▸ **Exercise prompt**:
Wherever the word "selección" appears in the entries, copy the whole line.

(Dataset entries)
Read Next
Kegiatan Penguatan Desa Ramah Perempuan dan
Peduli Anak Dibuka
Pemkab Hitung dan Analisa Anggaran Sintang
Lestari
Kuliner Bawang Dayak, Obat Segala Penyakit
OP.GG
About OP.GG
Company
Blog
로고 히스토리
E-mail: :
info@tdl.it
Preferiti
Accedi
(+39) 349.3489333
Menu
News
...
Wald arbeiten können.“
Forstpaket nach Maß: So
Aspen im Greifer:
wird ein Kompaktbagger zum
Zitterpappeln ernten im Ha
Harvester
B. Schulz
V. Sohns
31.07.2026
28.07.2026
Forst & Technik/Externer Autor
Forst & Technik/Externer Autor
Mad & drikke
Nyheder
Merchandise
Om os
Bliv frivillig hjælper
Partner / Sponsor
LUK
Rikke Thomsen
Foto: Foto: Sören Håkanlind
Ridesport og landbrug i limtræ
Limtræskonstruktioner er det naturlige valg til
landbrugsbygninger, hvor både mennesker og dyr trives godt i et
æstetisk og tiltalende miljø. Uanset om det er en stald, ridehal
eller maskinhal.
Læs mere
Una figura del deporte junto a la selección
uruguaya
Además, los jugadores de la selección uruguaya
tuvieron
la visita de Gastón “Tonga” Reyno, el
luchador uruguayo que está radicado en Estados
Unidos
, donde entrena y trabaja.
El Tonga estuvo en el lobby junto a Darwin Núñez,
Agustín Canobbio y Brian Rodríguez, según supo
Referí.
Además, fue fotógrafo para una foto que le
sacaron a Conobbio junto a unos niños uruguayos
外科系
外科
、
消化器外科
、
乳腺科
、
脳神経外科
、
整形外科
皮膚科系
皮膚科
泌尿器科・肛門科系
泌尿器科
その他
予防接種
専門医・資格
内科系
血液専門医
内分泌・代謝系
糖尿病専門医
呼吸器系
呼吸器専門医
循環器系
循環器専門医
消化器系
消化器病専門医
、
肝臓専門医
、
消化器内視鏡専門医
* * *
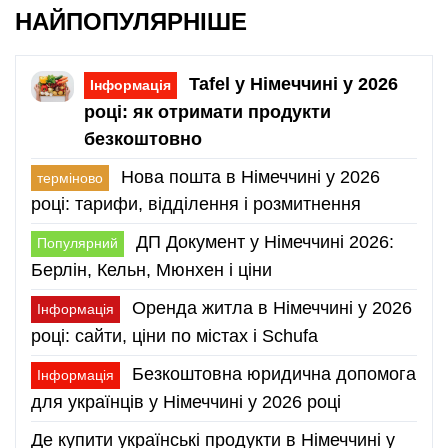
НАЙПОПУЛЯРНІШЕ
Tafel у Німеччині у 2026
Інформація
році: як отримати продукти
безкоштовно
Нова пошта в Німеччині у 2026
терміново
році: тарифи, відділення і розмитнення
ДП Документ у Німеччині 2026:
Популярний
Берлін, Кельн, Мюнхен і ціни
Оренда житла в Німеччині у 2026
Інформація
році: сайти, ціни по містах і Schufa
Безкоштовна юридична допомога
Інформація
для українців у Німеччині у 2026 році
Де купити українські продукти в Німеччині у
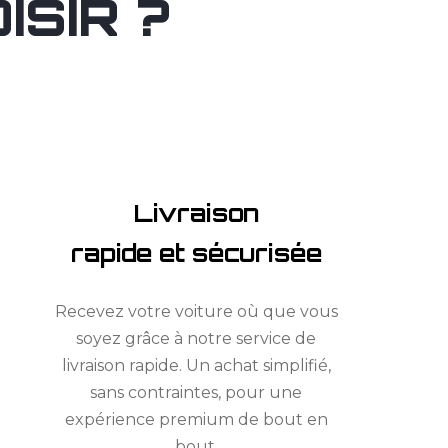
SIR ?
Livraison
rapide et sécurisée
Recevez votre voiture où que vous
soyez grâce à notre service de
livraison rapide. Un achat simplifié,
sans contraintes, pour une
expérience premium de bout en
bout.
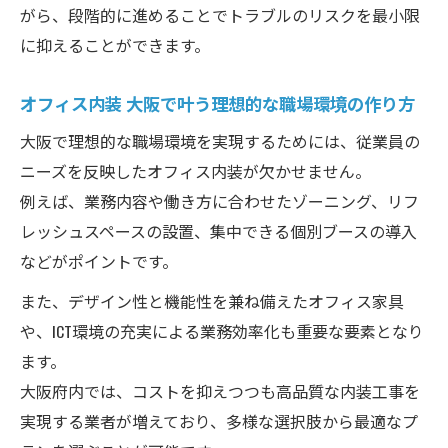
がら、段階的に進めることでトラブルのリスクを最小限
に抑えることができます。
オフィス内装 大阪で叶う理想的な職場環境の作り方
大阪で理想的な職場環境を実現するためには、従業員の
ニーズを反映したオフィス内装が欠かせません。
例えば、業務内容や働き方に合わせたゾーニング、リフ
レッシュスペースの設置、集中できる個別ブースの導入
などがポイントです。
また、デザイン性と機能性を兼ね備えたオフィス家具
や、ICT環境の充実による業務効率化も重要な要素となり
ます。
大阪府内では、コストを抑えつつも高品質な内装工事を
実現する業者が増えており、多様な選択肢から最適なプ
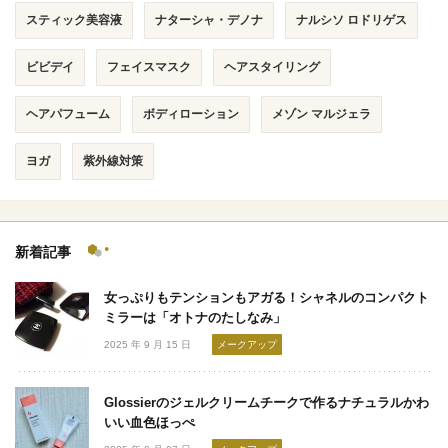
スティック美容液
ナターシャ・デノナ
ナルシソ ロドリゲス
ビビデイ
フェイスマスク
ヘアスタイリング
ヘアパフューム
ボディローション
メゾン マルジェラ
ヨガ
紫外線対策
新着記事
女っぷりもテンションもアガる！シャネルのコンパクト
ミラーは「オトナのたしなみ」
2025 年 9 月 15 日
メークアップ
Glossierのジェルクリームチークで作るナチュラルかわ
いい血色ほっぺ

▸ **Answer below**:
Una figura del deporte junto a la selección
Además, los jugadores de la selección uruguaya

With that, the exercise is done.